© JUNGE FREIHEIT Verlag GmbH & Co. www.jungefreiheit.de 08/07 16. Februar 2007

Überraschungsangriff
von Günther Deschner

Mit seinem Überraschungsangriff auf der Münchner Sicherheitskonferenz hat Wladimir Putin der dort versammelten transatlantischen "Community" eine Nuß zu knacken gegeben. So kalt und scharf hat lange kein Kremlchef mehr gesprochen. Putin warf den USA das Streben nach "monopolarer Weltherrschaft", "militärisches Abenteurertum" und "international ausufernde Gewalt" vor - und die Ausdehnung der Nato bis an die Haustür Rußlands und die Installierung eines Raketenabwehrsystems in seinem Vorgarten.

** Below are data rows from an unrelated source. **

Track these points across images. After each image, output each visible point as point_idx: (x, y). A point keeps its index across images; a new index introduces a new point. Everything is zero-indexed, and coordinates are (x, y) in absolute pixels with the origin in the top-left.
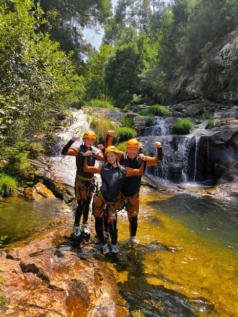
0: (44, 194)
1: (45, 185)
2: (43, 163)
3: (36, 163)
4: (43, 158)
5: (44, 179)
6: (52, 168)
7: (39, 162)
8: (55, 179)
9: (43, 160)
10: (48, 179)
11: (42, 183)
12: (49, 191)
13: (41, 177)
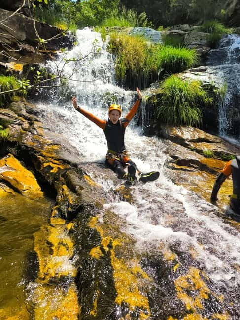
0: (13, 183)
1: (19, 160)
2: (20, 115)
3: (4, 115)
4: (22, 105)
5: (19, 147)
6: (36, 124)
7: (12, 113)
8: (42, 148)
9: (21, 110)
10: (26, 147)
11: (15, 156)
12: (29, 174)
13: (13, 144)
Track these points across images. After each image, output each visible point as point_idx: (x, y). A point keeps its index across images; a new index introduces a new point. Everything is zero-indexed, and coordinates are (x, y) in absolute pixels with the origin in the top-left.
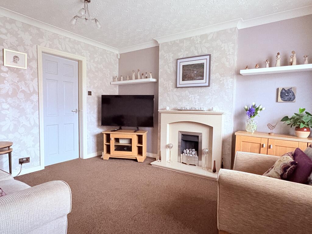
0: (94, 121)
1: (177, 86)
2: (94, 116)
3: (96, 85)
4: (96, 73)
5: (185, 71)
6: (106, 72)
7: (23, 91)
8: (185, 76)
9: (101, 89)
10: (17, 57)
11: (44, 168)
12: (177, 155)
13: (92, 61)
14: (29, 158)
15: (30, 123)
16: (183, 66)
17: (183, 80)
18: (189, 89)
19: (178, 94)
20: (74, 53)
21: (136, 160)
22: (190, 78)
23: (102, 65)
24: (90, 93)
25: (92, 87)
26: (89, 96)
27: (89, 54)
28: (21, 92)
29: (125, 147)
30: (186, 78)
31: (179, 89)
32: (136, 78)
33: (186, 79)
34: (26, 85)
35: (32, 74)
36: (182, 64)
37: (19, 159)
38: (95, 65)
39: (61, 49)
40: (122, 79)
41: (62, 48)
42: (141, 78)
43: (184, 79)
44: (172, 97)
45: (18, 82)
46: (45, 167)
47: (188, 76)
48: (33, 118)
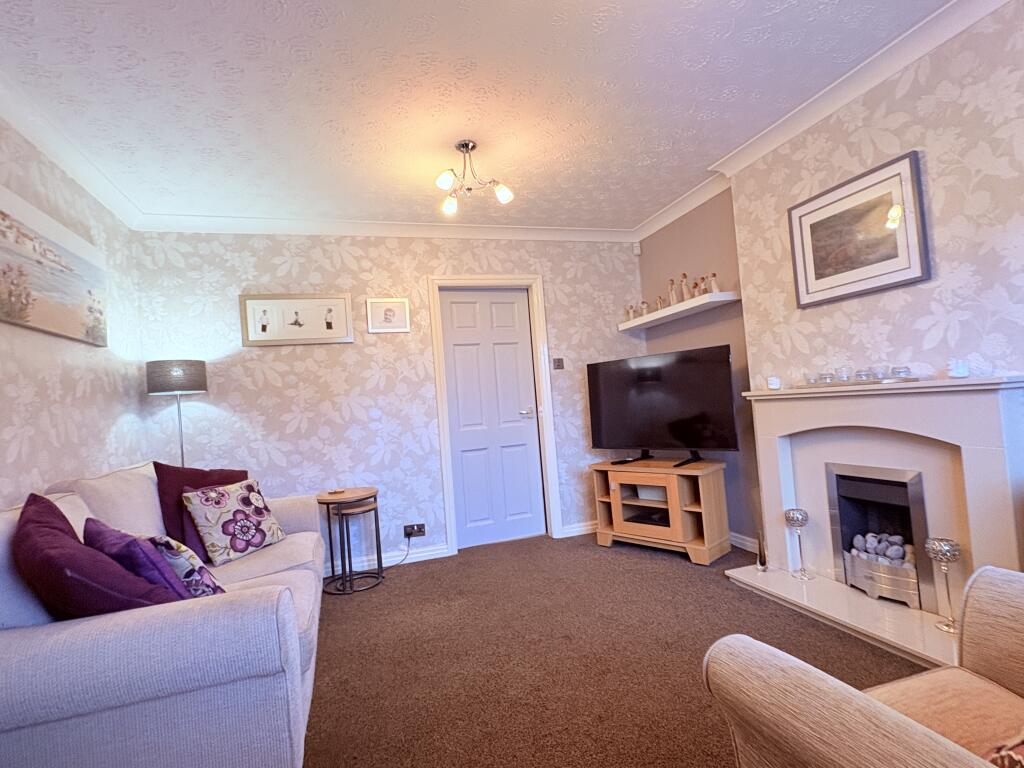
0: (577, 436)
1: (802, 303)
2: (576, 424)
3: (575, 341)
4: (572, 310)
5: (822, 243)
6: (602, 302)
7: (405, 380)
8: (823, 259)
9: (592, 349)
10: (390, 310)
11: (456, 553)
12: (832, 553)
13: (559, 280)
14: (423, 526)
15: (422, 448)
16: (814, 227)
17: (819, 276)
18: (845, 304)
19: (809, 328)
20: (512, 272)
21: (685, 556)
22: (843, 263)
23: (587, 284)
24: (559, 364)
25: (564, 346)
26: (558, 370)
27: (549, 264)
28: (402, 380)
29: (653, 514)
30: (829, 266)
31: (808, 311)
32: (681, 299)
33: (830, 270)
34: (409, 365)
35: (421, 341)
36: (808, 222)
37: (405, 527)
38: (568, 289)
39: (478, 270)
40: (645, 311)
41: (481, 268)
42: (693, 296)
43: (820, 272)
44: (789, 341)
45: (395, 360)
46: (459, 550)
47: (835, 258)
48: (428, 437)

Putin hat mit seiner Rede auf den Tisch gehauen und die Tatsachen so geschildert, wie nicht nur Russen, sondern auch EU-Politiker und selbst Nato-Militärs sie sehen: Die gefährliche Fixierung der US-Politik auf militärische Mittel. Die Alleingänge. Das durch die Irak-Invasion ausgelöste Desaster in Mittelost. Die Kriegsdrohungen wie seit Jahren gegen Iran und Syrien. Der ignorante Verzicht auf diplomatische Optionen. Die selbstgefällige Einteilung der Welt in Gut und Böse. Die Doktrin zur Rechtfertigung eines atomaren Erstschlags. Und natürlich der hegemoniale Entwurf Washingtons, wie er im "Projekt für ein neues amerikanisches Jahrhundert" formuliert worden ist. Die darin enthaltene Projektion, potentielle Konkurrenten auch mittels Angriffskriegen niederzuhalten.

Nicht nur Regionalmächte wie der Iran sehen sich als potentielle Opfer. Auch Rußland sieht sich im Zangengriff. Genau das hat Putin in München mitgeteilt.